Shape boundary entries
▼
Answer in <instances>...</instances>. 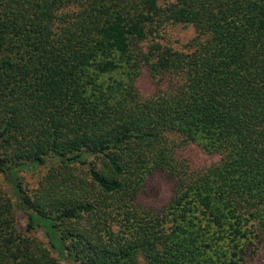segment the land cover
<instances>
[{
  "label": "trees",
  "instance_id": "1",
  "mask_svg": "<svg viewBox=\"0 0 264 264\" xmlns=\"http://www.w3.org/2000/svg\"><path fill=\"white\" fill-rule=\"evenodd\" d=\"M169 22L193 26L183 50L155 40ZM190 142L218 161L188 172ZM157 170L160 210L137 201ZM0 173V264H57L37 228L77 264H244L264 232V0H0Z\"/></svg>",
  "mask_w": 264,
  "mask_h": 264
},
{
  "label": "rangeland",
  "instance_id": "2",
  "mask_svg": "<svg viewBox=\"0 0 264 264\" xmlns=\"http://www.w3.org/2000/svg\"><path fill=\"white\" fill-rule=\"evenodd\" d=\"M194 34L195 31L192 25L169 22L161 28L155 40L160 41L162 44L183 50ZM149 42H152V40ZM159 85L161 87L167 86V82L161 81ZM136 87L142 95L148 96L154 93L158 86L150 77L146 68H143L136 79ZM178 157L185 168L188 169V172L193 171L194 168L202 169L206 165L218 161L219 158L217 154L206 152L200 145L194 142L182 145V147L179 148ZM52 162L54 161H48L46 164L41 165H32L19 171L18 175L23 185L35 187L37 182L43 178ZM0 188L10 197L12 202L16 200L11 185L2 173H0ZM174 188L175 183L173 176L163 170H157L147 179L143 190L137 196V201L146 208L160 210L172 197ZM14 214L16 228L23 229L26 223L25 215L18 208H15ZM22 235L29 236L40 246L46 248L47 254L44 258L46 262H48L47 258H51L57 264H77L73 259L62 258L56 250H49L47 248L49 247L48 237L43 232L42 228H37L33 232L26 231L22 233ZM254 236L255 237L251 239L252 241L245 240V243L250 242V252L247 254L244 264H264V232L262 231L260 234Z\"/></svg>",
  "mask_w": 264,
  "mask_h": 264
}]
</instances>
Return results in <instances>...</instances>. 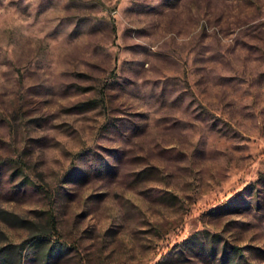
▲
> _WHAT YOU WILL DO_:
Which lines in the records above contain the string "evenodd"? Report each of those lines in full.

> _PROBLEM SOLUTION_:
  "mask_svg": "<svg viewBox=\"0 0 264 264\" xmlns=\"http://www.w3.org/2000/svg\"><path fill=\"white\" fill-rule=\"evenodd\" d=\"M169 22L193 26L183 50L155 40ZM190 142L218 161L188 172ZM157 170L160 210L137 201ZM0 173V264H57L37 228L77 264H244L264 232V0H0Z\"/></svg>",
  "mask_svg": "<svg viewBox=\"0 0 264 264\" xmlns=\"http://www.w3.org/2000/svg\"><path fill=\"white\" fill-rule=\"evenodd\" d=\"M194 34L195 31L192 25L169 22L161 28L155 40L160 41L162 44L183 50ZM149 42H152V40ZM159 85L161 87L167 86V82L161 81ZM136 87L142 95L148 96L154 93L158 86L150 77L146 68H143L136 79ZM178 157L185 168L188 169V172L193 171L194 168L202 169L206 165L218 161L219 158L217 154L206 152L200 145L194 142L182 145V147L179 148ZM52 162L54 161H48L46 164L41 165H32L19 171L18 175L23 185L35 187L37 182L43 178ZM0 188L10 197L12 202L16 200L11 185L2 173H0ZM174 188L175 183L173 176L163 170H157L147 179L143 190L137 196V201L146 208L160 210L172 197ZM14 214L16 228L23 229L26 223L25 215L18 208H15ZM22 235L29 236L40 246L46 248L47 254L44 258L46 262H48L47 258H51L57 264H77L73 259L62 258L56 250H49L47 248L49 247L48 237L43 232L42 228H37L33 232L26 231L22 233ZM254 236L255 237L251 239L252 241L245 240V243L250 242V252L247 254L244 264H264V232L262 231L260 234Z\"/></svg>",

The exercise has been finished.